AUSTIN, Texas (AP) — Kansas State is on a roll and making noise in the chase for the Big 12 championship. Texas is reeling and just trying to hang on to its title hopes.

That's quite the role reversal from the expectations for both teams when the season began.

Texas ended 2018's 10-win season with a "We're back" declaration from quarterback Sam Ehlinger. Two losses in the last three games have Texas (5-3, 3-2) now needing to beat the No. 20 Wildcats (6-2, 3-2) on Sunday just to have a chance to get back to the Big 12 title game.

"We've left the margin of error very slim, and that's okay," Longhorns coach Tom Herman said. "We're on the ropes. You can do one of two things. You can fight your way off the ropes or you can tell your trainer to throw in the towel. And from all accounts, everybody is pushing in the same direction saying, we want to fight our way off the ropes."

Texas had a week off to regroup after a loss at TCU. Kansas State, meanwhile, has been on a tear of three straight wins under first-year coach Chris Klieman. None was bigger than a 48-41 stunner over conference favorite No. 9 Oklahoma two weeks ago. The Wildcats followed that by crushing rival Kansas, the team that took Texas to the final play in a shootout.

The Wildcats haven't been bowl-eligible this early in the season since 2014. They even showed up in the season's first College Football Playoff rankings at No. 16. That makes the drive for the Big 12 title game even more important.


The Texas defense has been severely depleted by injuries and gets a key player back this week in sophomore safety Caden Sterns. An All-Big 12 player last year, Sterns has missed four games with a leg injury and his absence left gaping holes in coverage and run support.


Texas quarterback Sam Ehlinger is still on a tear through the school's single-season passing records, but his last few games have been kind of rough. He's completing less than 60% of his passes the last four games and has six interceptions to eight touchdowns. Herman, however, says he has "no issues" about Ehlinger's play and that only one of the turnovers against TCU was his fault.
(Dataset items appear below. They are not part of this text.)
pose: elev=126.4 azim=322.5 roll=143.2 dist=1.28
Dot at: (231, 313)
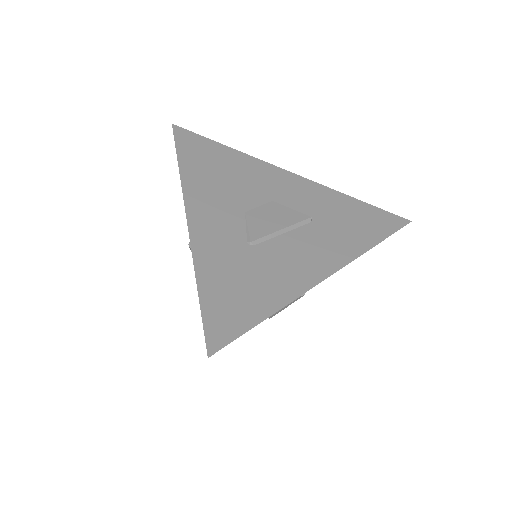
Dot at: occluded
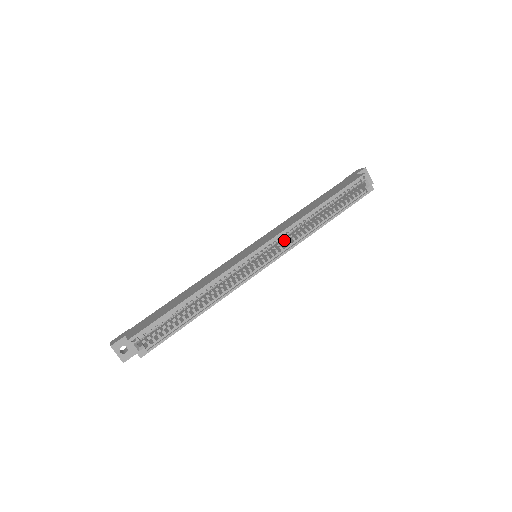
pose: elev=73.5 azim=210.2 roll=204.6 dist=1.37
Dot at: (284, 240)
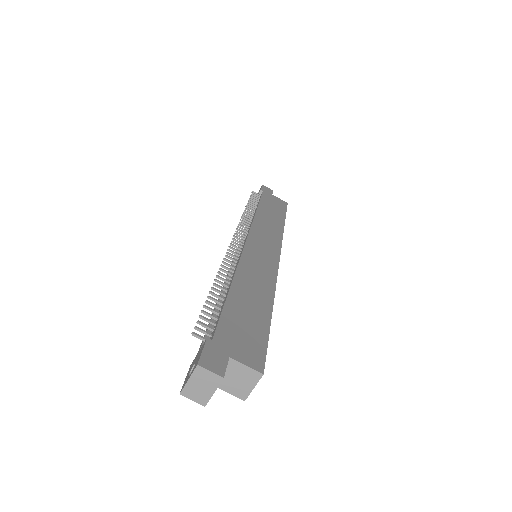
Dot at: occluded
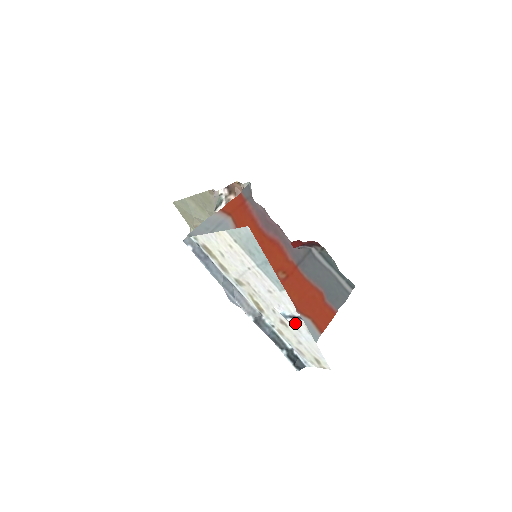
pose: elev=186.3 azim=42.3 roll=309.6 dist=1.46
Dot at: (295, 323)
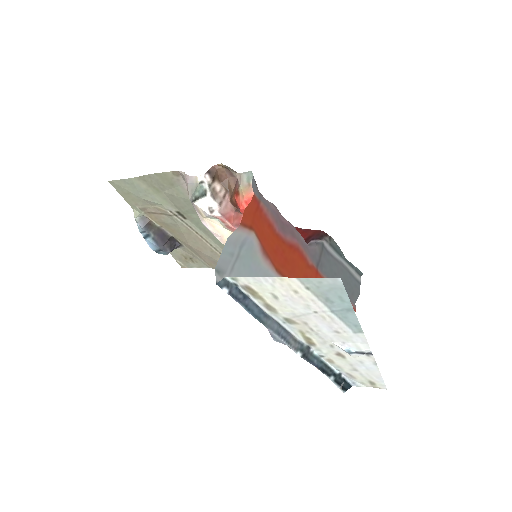
Dot at: (359, 356)
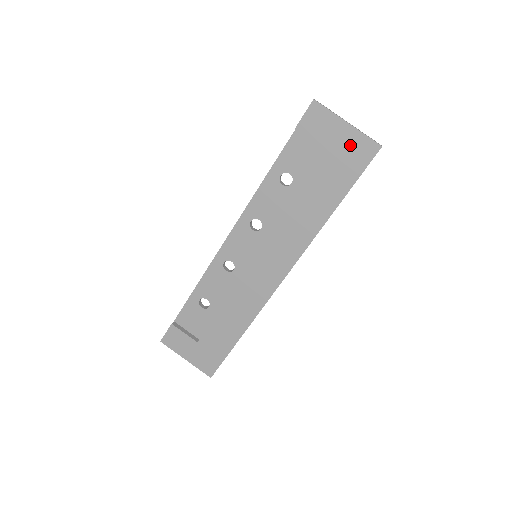
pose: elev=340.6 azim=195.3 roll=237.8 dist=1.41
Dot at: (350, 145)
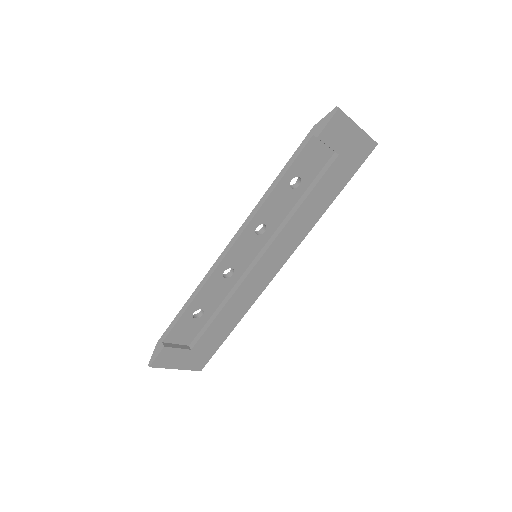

"Everybody wants to look at sacks and say the O-line stinks," Herman said. "Everybody wants to look at interceptions and say the quarterback stinks or had a bad game. He made one bad decision."


Kansas State's rise can be traced to quarterback Skylar Thompson's mastery of the new offense. Thompson has seven of Kansas State's 11 rushing touchdowns the last two games in a throwback to what Collin Klein did for the Wildcats years ago. Klein is now the Kansas State quarterbacks coach.

Thompson needs just 30 rushing yards to become just the fourth Kansas State quarterback to have more than 3,000 yards passing and 1,000 yards rushing in a career.

"We're not an option offense, so we don't practice that much more than a few handful of times a week," Klieman said.


Both starting quarterbacks have led game-winning drives in the fourth quarter this season. Thompson did it against TCU and Mississippi State. He accounted for 91 of 95 yards in an 11-play drive and in the winning touchdown against TCU. Ehlinger drove Texas to the winning field against Kansas, competing six passes and running for a first down to set up the final kick on the last play.


Longhorns special teams never fail to deliver highlights and lowlights. Kicker Cameron Dicker booted the game-winner against Kansas, then shanked a 26-yarder against TCU. Then Texas punter Ryan Bujcevski broke his collarbone against TCU, leaving backup Chris Naggar to handle punts and holding duties on extra points and field goals. And Texas ranks dead last nationally in punt return yards with minus-12.